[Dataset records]
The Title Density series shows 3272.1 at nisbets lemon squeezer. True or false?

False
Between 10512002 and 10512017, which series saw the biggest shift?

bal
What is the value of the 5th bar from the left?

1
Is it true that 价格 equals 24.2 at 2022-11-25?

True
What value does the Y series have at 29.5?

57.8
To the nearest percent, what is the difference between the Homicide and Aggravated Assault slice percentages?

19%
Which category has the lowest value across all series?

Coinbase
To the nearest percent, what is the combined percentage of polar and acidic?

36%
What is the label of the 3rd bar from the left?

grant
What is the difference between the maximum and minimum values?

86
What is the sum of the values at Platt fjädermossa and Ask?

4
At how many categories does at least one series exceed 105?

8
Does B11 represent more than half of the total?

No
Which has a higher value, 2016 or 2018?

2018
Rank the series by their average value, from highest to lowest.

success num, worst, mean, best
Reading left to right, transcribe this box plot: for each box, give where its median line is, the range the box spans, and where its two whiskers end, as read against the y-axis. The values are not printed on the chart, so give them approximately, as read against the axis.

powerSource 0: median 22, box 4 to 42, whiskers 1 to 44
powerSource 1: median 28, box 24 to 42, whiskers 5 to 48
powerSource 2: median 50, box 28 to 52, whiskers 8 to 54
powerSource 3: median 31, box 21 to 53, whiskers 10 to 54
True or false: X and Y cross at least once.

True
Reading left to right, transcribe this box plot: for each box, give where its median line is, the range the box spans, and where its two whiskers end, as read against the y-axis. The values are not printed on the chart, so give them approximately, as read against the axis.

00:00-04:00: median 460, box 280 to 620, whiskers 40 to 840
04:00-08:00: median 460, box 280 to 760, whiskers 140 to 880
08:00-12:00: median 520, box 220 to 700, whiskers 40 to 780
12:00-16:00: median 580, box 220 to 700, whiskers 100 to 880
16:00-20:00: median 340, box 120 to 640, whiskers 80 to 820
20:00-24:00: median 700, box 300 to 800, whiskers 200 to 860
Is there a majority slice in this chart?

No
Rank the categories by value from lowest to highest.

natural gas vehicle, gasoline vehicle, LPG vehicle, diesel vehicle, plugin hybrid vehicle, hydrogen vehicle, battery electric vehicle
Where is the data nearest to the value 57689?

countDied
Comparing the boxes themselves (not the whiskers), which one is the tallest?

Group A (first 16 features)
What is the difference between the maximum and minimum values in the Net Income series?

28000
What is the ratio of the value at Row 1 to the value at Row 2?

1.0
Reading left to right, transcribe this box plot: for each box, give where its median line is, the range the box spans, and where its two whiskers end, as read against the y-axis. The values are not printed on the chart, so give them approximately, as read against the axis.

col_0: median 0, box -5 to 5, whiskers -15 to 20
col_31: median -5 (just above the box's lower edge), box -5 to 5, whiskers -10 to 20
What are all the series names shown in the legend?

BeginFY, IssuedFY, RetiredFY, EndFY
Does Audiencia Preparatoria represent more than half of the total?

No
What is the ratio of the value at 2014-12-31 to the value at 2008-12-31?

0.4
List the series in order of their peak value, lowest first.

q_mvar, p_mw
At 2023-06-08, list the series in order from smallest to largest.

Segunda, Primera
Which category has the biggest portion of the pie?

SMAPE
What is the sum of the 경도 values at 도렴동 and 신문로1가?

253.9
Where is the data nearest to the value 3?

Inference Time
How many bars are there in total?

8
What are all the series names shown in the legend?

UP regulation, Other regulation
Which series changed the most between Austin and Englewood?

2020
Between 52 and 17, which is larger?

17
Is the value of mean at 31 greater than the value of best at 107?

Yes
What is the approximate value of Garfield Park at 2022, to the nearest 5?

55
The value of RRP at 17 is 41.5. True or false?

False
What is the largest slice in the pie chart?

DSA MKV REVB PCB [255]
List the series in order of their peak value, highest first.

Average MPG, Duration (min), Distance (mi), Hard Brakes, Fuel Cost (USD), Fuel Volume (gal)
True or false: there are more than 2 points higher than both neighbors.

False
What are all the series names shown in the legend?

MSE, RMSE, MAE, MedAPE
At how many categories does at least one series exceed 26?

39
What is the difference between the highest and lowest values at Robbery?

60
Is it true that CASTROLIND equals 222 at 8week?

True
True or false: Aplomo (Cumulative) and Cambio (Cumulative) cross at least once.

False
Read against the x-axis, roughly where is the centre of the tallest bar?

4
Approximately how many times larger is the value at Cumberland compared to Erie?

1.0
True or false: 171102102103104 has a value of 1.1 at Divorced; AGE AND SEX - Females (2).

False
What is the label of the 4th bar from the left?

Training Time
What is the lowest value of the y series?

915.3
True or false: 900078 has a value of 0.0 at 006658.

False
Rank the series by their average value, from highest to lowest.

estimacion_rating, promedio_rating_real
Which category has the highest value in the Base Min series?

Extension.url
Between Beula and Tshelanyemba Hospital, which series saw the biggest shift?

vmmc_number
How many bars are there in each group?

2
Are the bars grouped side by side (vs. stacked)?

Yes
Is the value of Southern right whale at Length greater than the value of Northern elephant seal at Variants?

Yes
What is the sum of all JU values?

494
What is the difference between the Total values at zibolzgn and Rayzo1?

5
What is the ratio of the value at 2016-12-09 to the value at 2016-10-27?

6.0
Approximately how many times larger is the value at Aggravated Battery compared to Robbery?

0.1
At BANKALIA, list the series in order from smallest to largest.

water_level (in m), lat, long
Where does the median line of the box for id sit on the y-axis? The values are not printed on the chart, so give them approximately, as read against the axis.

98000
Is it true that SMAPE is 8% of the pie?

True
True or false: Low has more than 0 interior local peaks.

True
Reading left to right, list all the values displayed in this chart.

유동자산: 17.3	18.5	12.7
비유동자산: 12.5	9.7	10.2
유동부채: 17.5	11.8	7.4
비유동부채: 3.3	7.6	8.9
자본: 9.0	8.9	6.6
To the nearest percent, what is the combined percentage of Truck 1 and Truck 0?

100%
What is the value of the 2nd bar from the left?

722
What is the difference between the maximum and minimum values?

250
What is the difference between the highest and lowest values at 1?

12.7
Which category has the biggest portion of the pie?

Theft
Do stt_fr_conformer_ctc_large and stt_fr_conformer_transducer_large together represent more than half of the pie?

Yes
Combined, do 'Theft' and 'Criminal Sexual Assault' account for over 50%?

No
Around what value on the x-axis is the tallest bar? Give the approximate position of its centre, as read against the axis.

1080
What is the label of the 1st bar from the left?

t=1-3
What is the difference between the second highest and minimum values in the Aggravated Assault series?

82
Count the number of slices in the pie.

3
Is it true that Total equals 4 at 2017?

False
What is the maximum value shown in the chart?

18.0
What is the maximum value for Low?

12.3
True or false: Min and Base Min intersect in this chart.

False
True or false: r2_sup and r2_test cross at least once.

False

- To do:
Write all of the data above out again, swapping "from the left" for "from the left-hand side" everywhere it appears and leaving everything else the same.

- Response:
The Title Density series shows 3272.1 at nisbets lemon squeezer. True or false?

False
Between 10512002 and 10512017, which series saw the biggest shift?

bal
What is the value of the 5th bar from the left-hand side?

1
Is it true that 价格 equals 24.2 at 2022-11-25?

True
What value does the Y series have at 29.5?

57.8
To the nearest percent, what is the difference between the Homicide and Aggravated Assault slice percentages?

19%
Which category has the lowest value across all series?

Coinbase
To the nearest percent, what is the combined percentage of polar and acidic?

36%
What is the label of the 3rd bar from the left-hand side?

grant
What is the difference between the maximum and minimum values?

86
What is the sum of the values at Platt fjädermossa and Ask?

4
At how many categories does at least one series exceed 105?

8
Does B11 represent more than half of the total?

No
Which has a higher value, 2016 or 2018?

2018
Rank the series by their average value, from highest to lowest.

success num, worst, mean, best
Reading left to right, transcribe this box plot: for each box, give where its median line is, the range the box spans, and where its two whiskers end, as read against the y-axis. The values are not printed on the chart, so give them approximately, as read against the axis.

powerSource 0: median 22, box 4 to 42, whiskers 1 to 44
powerSource 1: median 28, box 24 to 42, whiskers 5 to 48
powerSource 2: median 50, box 28 to 52, whiskers 8 to 54
powerSource 3: median 31, box 21 to 53, whiskers 10 to 54
True or false: X and Y cross at least once.

True
Reading left to right, transcribe this box plot: for each box, give where its median line is, the range the box spans, and where its two whiskers end, as read against the y-axis. The values are not printed on the chart, so give them approximately, as read against the axis.

00:00-04:00: median 460, box 280 to 620, whiskers 40 to 840
04:00-08:00: median 460, box 280 to 760, whiskers 140 to 880
08:00-12:00: median 520, box 220 to 700, whiskers 40 to 780
12:00-16:00: median 580, box 220 to 700, whiskers 100 to 880
16:00-20:00: median 340, box 120 to 640, whiskers 80 to 820
20:00-24:00: median 700, box 300 to 800, whiskers 200 to 860
Is there a majority slice in this chart?

No
Rank the categories by value from lowest to highest.

natural gas vehicle, gasoline vehicle, LPG vehicle, diesel vehicle, plugin hybrid vehicle, hydrogen vehicle, battery electric vehicle
Where is the data nearest to the value 57689?

countDied
Comparing the boxes themselves (not the whiskers), which one is the tallest?

Group A (first 16 features)
What is the difference between the maximum and minimum values in the Net Income series?

28000
What is the ratio of the value at Row 1 to the value at Row 2?

1.0
Reading left to right, transcribe this box plot: for each box, give where its median line is, the range the box spans, and where its two whiskers end, as read against the y-axis. The values are not printed on the chart, so give them approximately, as read against the axis.

col_0: median 0, box -5 to 5, whiskers -15 to 20
col_31: median -5 (just above the box's lower edge), box -5 to 5, whiskers -10 to 20
What are all the series names shown in the legend?

BeginFY, IssuedFY, RetiredFY, EndFY
Does Audiencia Preparatoria represent more than half of the total?

No
What is the ratio of the value at 2014-12-31 to the value at 2008-12-31?

0.4
List the series in order of their peak value, lowest first.

q_mvar, p_mw
At 2023-06-08, list the series in order from smallest to largest.

Segunda, Primera
Which category has the biggest portion of the pie?

SMAPE
What is the sum of the 경도 values at 도렴동 and 신문로1가?

253.9
Where is the data nearest to the value 3?

Inference Time
How many bars are there in total?

8
What are all the series names shown in the legend?

UP regulation, Other regulation
Which series changed the most between Austin and Englewood?

2020
Between 52 and 17, which is larger?

17
Is the value of mean at 31 greater than the value of best at 107?

Yes
What is the approximate value of Garfield Park at 2022, to the nearest 5?

55
The value of RRP at 17 is 41.5. True or false?

False
What is the largest slice in the pie chart?

DSA MKV REVB PCB [255]
List the series in order of their peak value, highest first.

Average MPG, Duration (min), Distance (mi), Hard Brakes, Fuel Cost (USD), Fuel Volume (gal)
True or false: there are more than 2 points higher than both neighbors.

False
What are all the series names shown in the legend?

MSE, RMSE, MAE, MedAPE
At how many categories does at least one series exceed 26?

39
What is the difference between the highest and lowest values at Robbery?

60
Is it true that CASTROLIND equals 222 at 8week?

True
True or false: Aplomo (Cumulative) and Cambio (Cumulative) cross at least once.

False
Read against the x-axis, roughly where is the centre of the tallest bar?

4
Approximately how many times larger is the value at Cumberland compared to Erie?

1.0
True or false: 171102102103104 has a value of 1.1 at Divorced; AGE AND SEX - Females (2).

False
What is the label of the 4th bar from the left-hand side?

Training Time
What is the lowest value of the y series?

915.3
True or false: 900078 has a value of 0.0 at 006658.

False
Rank the series by their average value, from highest to lowest.

estimacion_rating, promedio_rating_real
Which category has the highest value in the Base Min series?

Extension.url
Between Beula and Tshelanyemba Hospital, which series saw the biggest shift?

vmmc_number
How many bars are there in each group?

2
Are the bars grouped side by side (vs. stacked)?

Yes
Is the value of Southern right whale at Length greater than the value of Northern elephant seal at Variants?

Yes
What is the sum of all JU values?

494
What is the difference between the Total values at zibolzgn and Rayzo1?

5
What is the ratio of the value at 2016-12-09 to the value at 2016-10-27?

6.0
Approximately how many times larger is the value at Aggravated Battery compared to Robbery?

0.1
At BANKALIA, list the series in order from smallest to largest.

water_level (in m), lat, long
Where does the median line of the box for id sit on the y-axis? The values are not printed on the chart, so give them approximately, as read against the axis.

98000
Is it true that SMAPE is 8% of the pie?

True
True or false: Low has more than 0 interior local peaks.

True
Reading left to right, list all the values displayed in this chart.

유동자산: 17.3	18.5	12.7
비유동자산: 12.5	9.7	10.2
유동부채: 17.5	11.8	7.4
비유동부채: 3.3	7.6	8.9
자본: 9.0	8.9	6.6
To the nearest percent, what is the combined percentage of Truck 1 and Truck 0?

100%
What is the value of the 2nd bar from the left-hand side?

722
What is the difference between the maximum and minimum values?

250
What is the difference between the highest and lowest values at 1?

12.7
Which category has the biggest portion of the pie?

Theft
Do stt_fr_conformer_ctc_large and stt_fr_conformer_transducer_large together represent more than half of the pie?

Yes
Combined, do 'Theft' and 'Criminal Sexual Assault' account for over 50%?

No
Around what value on the x-axis is the tallest bar? Give the approximate position of its centre, as read against the axis.

1080
What is the label of the 1st bar from the left-hand side?

t=1-3
What is the difference between the second highest and minimum values in the Aggravated Assault series?

82
Count the number of slices in the pie.

3
Is it true that Total equals 4 at 2017?

False
What is the maximum value shown in the chart?

18.0
What is the maximum value for Low?

12.3
True or false: Min and Base Min intersect in this chart.

False
True or false: r2_sup and r2_test cross at least once.

False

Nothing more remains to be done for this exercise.